Equiparação salarial: especialistas explicam o que muda com a nova legislação

Empregador que descumprir a lei deverá pagar o equivalente a dez vezes o valor do novo salário devido

Anunciado pelo Governo Federal no Dia internacional da Mulher, 8 de março, o Projeto de Lei (PL) 1085/23, que obriga a equiparação remuneratória entre homens e mulheres, foi aprovado no Senado Federal, em votação na última quinta-feira (1º).

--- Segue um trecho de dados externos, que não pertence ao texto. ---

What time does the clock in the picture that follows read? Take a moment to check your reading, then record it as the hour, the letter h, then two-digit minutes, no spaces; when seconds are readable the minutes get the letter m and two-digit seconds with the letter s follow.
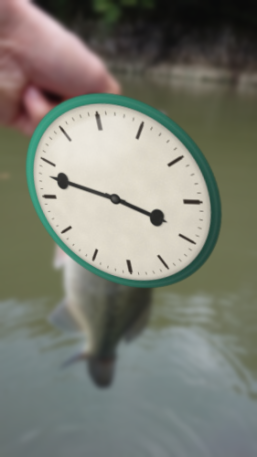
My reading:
3h48
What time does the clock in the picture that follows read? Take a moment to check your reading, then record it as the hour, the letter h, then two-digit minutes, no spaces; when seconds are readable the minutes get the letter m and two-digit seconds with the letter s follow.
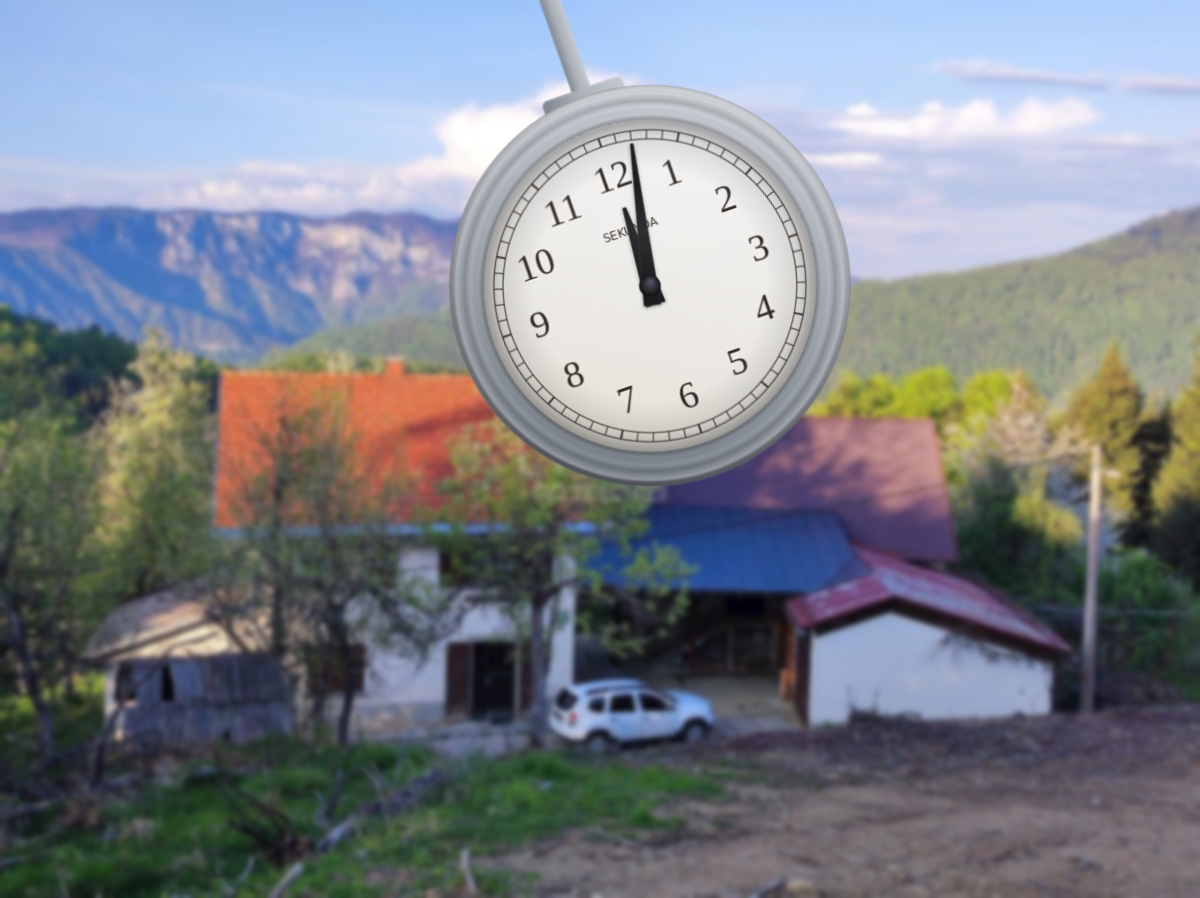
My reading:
12h02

Anteriormente aprovado na Câmara, agora, a matéria segue para a sanção presidencial.

O projeto prevê novos parâmetros de fiscalização de pagamento das empresas e, em caso de descumprimento da igualdade de pagamentos, é estipulado um valor de multa superior ao que já é indicado na Consolidação das Leis do Trabalho (CLT).

Para entender melhor as mudanças propostas pela lei, o Portal TVBV conversou com a advogada trabalhista e professora de direito, Susan Zilli, e com a Doutora em Economia, economista do Departamento Intersindical de Estatística e Estudos Socioeconômicos de Santa Catarina (Dieese-SC), Cristina Vieceli. Confira abaixo o detalhamento das alterações.

 

Salário X Remuneração

De acordo com Susan Zilli, essa igualdade salarial já é prevista, tanto pela CLT quanto pela Constituição Federal, as quais coíbem a diferença de salários por motivo discriminatório de sexo, etnia, nacionalidade ou idade. Porém, a nova lei propõe que a equiparação seja não apenas salarial mas também remuneratória, o que englobaria, por exemplo, valores pagos por fora do salário formal.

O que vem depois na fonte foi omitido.